The specification for web browser native support for lazy-loading images landed in the HTML Living Standard . This new feature lets web developers tell the browser to defer loading an image until it is scrolled into view, or it’s about to be scrolled into view.
Images account for 49 % of the median webpage’s byte size, according to the HTTP Archive. Lazy image loading can help reduce these images’ impact on page load performance. It can also help lower data costs by clients that never scroll down to images far down on a page.
Historically, lazy-loading was implemented by responding to changes in the scroll position and tracking the image element’s offset from the top of the page. This could degrade page-scrolling performance. Comparatively, the new native lazy loading for images is easier to implement and doesn’t degrade scrolling performance. All it takes is one extra argument on your images.
However, the current specification is vague on exactly when browsers ought to load a deferred image. It must be loaded if the image is visible or is about to become visible to the user.
This ambiguity in the specification has created implementations with different user experiences. Before digging into the details on how they differ, I first need to explain about the Intersection Observer API.
Intersection Observer is the modern replacement for the practice of manually handling scroll events to calculate whether an element is visible on the page. The browser now handles that for you and fires an event when a tracked element scrolls into view. An Intersection Observer can be configured with a margin around the visible viewport (the
IntersectionObserver.rootMargin); causing the event to be fired at a configurable distance before scrolling into view.
Chromium Blink (Chrome), Mozilla Gecko (Firefox), and WebKit (Safari) have all implemented lazy-loading images using an Intersection Observer. However, each implementation has set different margins! These margins are not configurable without recompiling the rendering engine.
Chromium Blink uses a margin of 3000px on low-latency network connections, and up to 8000px on high-latency connections. Depending on the network latency, this can cause all images on the page to be loaded right away. This behavior compromises on some of the data-savings and loading-performance benefits you could otherwise get with lazy-loading images.
Mozilla Gecko sets no margin at all. As a result, a lazy-loaded image wouldn’t be loaded until at least 1px of it is visible to the user.
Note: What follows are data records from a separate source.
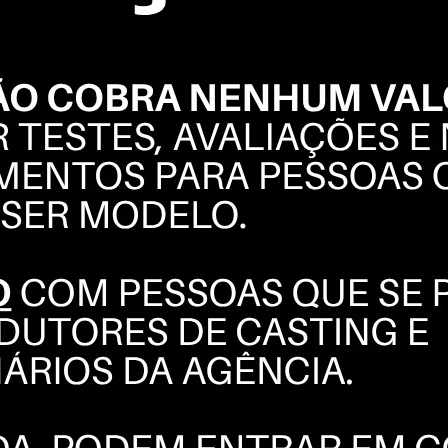
ELIA
LEE
BOOK
POLAROIDS
COMPOSITE
INSTAGRAM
Again depending on network latency, this can result in the user seeing a blank area while the image is loaded. This creates the opposite problem of Blink where the lazy-loading behavior is too lazy.
WebKit’s implementation is incomplete as of the time of writing. However, a proposed patch sets its margins to 100px vertical and 0px horizontal. This gives the browser a small heads-up to start loading the image before it’s scrolled into view. This might not be enough depending on network conditions and scrolling speed.
The browser vendors have gone for different trade-offs between data-saving, perceived-performance, and how acceptable a temporary blank area is. These margins aren’t set in stone and they may change over time.
This results in an environment where the end-user experiences can vary considerably based on the user’s browser of choice. Worse, web developers’ don’t have a say in the matter.
I think that it’s good for the web if more websites adopt lazy-loading techniques using the new easy-to-implement web-native method. However, I do wish that those different implementors could have had a quick lunch together and could agree on one behavior.
Blink’s behavior has been called “too eager”, and I tend to agree. However, Gecko’s behavior also seems too lazy. I believe the ideal default margin probably lays somewhere between these two implementations.
I’ve often implemented lazy-loading with a margin of one–two times the viewport height. The idea has been to get the browser to prepare one–two screens worth of content. It loads more content earlier on, presumably, more powerful devices with large screens, and less content on devices with smaller form factors. This may not be the best approach in every situation, though.